This animation was created from a live simulation on a very short snippet (10 frames) from the Hollywood2 database. I hope to automate the process of creating these 3D multi-level animations in the near future so that it is easy to produce animations running for hundreds/thousands of frames. This model instance contained a total of about 36 million bottom-up (U), top-down (D), and horizontal (H) synapses (weights) across all levels. More realistic instances will have ~10 levels and ~5-10 billion synapses; models with up to 7 levels and 1.6 billion synpases are currenlty being tested. When 3D animation production is automated, dynamic viewing of activation and learning of the full synaptic outsets/insets of each cell will be enabled (only hinted at now by the yellow and green U projective fields, which suggest how converging signals combine in influencing which codes get chosen). Amongst other things, this will allow viewing/analysis of the spatiotemporal receptive/projective fields that emerge in the model. I would also like to recast in terms of hexagonal grids.
The event depicted in this video snippet is a man walking away from a group of people. That is a fairly high-level semantic event class. It has several component objects/entities each which engages in several component events (spatiotemporal patterns) and it fundamentally takes a nontrivial amount of time (really, more than depicted in this short example) for such an event to unambiguously transpire. It is the (sparse distributed) codes at higher levels, which by fiat, have longer activation durations (persistences) than lower level codes, which will come to represent such higher semantic level event classes.
This example shows the output of a live simulation. But note that it shows only the set of codes that become active (in various macrocolumns on various frames) in response to a few frames of one instance of the semantically high-level event, "walking". Thus, this particular hierarchical (multi-scale), spatiotemporal pattern of codes (and the synaptic increases that occur between the neurons comprising the codes) does not constitute a code for the class "walking", nor for "man walking", nor for "man walking away from a group", etc. That is, what you see here is an episodic memory trace of a particular event, not a semantic memory trace (i.e., representation of a category). To show that this spatiotemporal pattern of activation represented the spatiotemporal category, "walking", we would have to show that the same pattern of activation, or more likely, the same pattern over one or more of the highest levels, becomes active while processing many different instances of walking, or of walking away from a group, etc. The model is currently entering testing in which it will be exposed to large numbers of video snippets while undergoing unsupervised learning.
The hope is that we will be able to demonstrate, initially, that lower-level actions, such as moving/swinging one's arm or leg (as in walking), or simply lifting one's foot, etc. can be learned with an appreciable amount of generality (invariance). As robust learning of such lower level concepts is demonstrated, we intend to move to progressively higher-level concepts, scaffolding on the previously learned concepts/features, just as (presumably) children learn to recognize objects and events.

• _Aim of the task_: Quote the stretch of the simulation passage that begins with the words containing "The hope is" and ends with "objects and events.". Work only from the simulation passage.

• _Data section_:

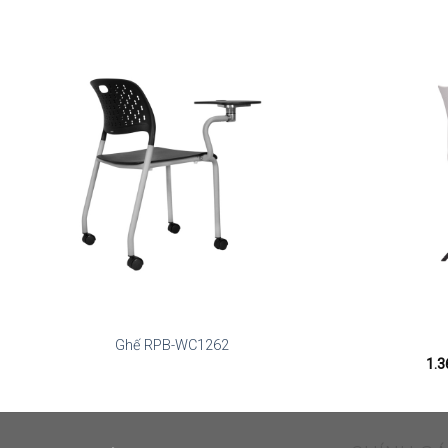
Ghế RPB-WC1262
1.3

• _Task response_:
The hope is that we will be able to demonstrate, initially, that lower-level actions, such as moving/swinging one's arm or leg (as in walking), or simply lifting one's foot, etc. can be learned with an appreciable amount of generality (invariance). As robust learning of such lower level concepts is demonstrated, we intend to move to progressively higher-level concepts, scaffolding on the previously learned concepts/features, just as (presumably) children learn to recognize objects and events.